* TASK REQUIREMENTS
What lines in the records below mention "Ford"? List them all.

* Extracted page text data
+ + + + +

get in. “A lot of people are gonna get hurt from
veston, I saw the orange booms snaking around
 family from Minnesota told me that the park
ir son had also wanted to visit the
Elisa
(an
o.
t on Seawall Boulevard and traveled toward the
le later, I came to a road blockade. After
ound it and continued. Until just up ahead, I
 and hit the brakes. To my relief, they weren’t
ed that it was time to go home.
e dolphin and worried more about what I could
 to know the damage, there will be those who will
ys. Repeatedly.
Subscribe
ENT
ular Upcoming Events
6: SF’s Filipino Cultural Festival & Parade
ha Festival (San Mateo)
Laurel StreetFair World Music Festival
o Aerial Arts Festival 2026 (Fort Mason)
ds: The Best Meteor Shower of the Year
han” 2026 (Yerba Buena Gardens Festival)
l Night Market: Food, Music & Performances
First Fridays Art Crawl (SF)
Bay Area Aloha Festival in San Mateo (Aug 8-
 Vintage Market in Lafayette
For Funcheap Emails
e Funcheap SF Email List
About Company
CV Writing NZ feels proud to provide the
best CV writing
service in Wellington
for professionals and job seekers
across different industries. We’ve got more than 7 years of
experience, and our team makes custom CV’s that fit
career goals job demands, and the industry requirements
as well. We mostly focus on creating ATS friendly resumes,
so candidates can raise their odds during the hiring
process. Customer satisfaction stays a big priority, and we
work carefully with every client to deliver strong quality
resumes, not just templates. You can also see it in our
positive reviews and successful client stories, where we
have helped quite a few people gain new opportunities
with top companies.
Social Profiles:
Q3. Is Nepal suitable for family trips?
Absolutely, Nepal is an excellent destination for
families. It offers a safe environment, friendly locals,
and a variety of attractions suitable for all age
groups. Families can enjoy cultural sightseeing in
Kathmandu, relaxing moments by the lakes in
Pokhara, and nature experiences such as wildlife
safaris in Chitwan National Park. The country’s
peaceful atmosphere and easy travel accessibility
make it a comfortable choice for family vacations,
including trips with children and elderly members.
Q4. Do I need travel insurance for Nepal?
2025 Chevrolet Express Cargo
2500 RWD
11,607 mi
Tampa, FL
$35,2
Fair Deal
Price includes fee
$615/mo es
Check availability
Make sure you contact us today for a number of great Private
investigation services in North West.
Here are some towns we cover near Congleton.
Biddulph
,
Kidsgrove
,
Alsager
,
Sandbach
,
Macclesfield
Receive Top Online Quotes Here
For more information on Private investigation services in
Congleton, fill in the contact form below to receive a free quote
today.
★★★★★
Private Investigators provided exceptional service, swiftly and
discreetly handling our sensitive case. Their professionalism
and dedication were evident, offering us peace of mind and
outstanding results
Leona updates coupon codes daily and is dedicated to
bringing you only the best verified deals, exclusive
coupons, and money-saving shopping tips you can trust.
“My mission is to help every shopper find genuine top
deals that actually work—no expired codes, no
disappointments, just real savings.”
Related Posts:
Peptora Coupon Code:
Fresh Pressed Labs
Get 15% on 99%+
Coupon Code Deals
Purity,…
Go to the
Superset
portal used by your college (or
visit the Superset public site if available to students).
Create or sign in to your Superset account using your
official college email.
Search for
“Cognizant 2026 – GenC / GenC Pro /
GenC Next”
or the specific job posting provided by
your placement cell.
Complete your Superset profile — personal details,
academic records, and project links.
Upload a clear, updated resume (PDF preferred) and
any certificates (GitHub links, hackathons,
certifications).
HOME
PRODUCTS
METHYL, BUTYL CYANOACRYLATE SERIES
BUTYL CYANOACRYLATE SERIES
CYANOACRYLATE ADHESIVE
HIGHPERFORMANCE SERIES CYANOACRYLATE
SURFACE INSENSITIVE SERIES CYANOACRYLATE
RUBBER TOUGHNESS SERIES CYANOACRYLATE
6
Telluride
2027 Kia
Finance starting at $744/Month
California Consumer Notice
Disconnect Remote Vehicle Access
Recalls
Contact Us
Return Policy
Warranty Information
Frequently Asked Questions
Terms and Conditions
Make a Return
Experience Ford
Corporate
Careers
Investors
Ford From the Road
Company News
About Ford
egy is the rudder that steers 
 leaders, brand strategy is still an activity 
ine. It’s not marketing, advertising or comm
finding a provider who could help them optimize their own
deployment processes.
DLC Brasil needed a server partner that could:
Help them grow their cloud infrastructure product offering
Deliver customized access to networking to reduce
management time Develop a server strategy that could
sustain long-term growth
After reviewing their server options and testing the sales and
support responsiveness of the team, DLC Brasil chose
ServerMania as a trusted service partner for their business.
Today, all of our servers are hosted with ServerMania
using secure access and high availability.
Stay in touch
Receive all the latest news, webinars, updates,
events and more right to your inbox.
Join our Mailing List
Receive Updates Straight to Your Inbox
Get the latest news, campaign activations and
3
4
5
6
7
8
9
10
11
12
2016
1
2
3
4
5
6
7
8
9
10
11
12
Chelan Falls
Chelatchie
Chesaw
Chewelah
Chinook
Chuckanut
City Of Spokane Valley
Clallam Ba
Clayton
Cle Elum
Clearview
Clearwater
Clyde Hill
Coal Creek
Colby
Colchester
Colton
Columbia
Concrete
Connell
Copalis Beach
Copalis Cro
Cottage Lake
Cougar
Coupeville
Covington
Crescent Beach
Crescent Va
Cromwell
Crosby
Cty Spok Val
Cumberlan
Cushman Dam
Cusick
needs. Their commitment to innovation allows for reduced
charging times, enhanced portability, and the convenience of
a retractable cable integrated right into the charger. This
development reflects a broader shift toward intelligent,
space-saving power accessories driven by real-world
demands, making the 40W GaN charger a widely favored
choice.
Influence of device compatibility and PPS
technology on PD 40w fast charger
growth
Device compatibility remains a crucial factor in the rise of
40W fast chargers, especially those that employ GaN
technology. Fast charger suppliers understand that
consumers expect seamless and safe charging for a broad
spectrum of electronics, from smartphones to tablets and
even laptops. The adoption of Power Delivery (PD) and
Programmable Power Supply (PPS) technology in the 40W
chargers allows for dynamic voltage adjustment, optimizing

+ + + + +

* SOLUTION TO THIS PROBLEM
Experience Ford
Ford From the Road
About Ford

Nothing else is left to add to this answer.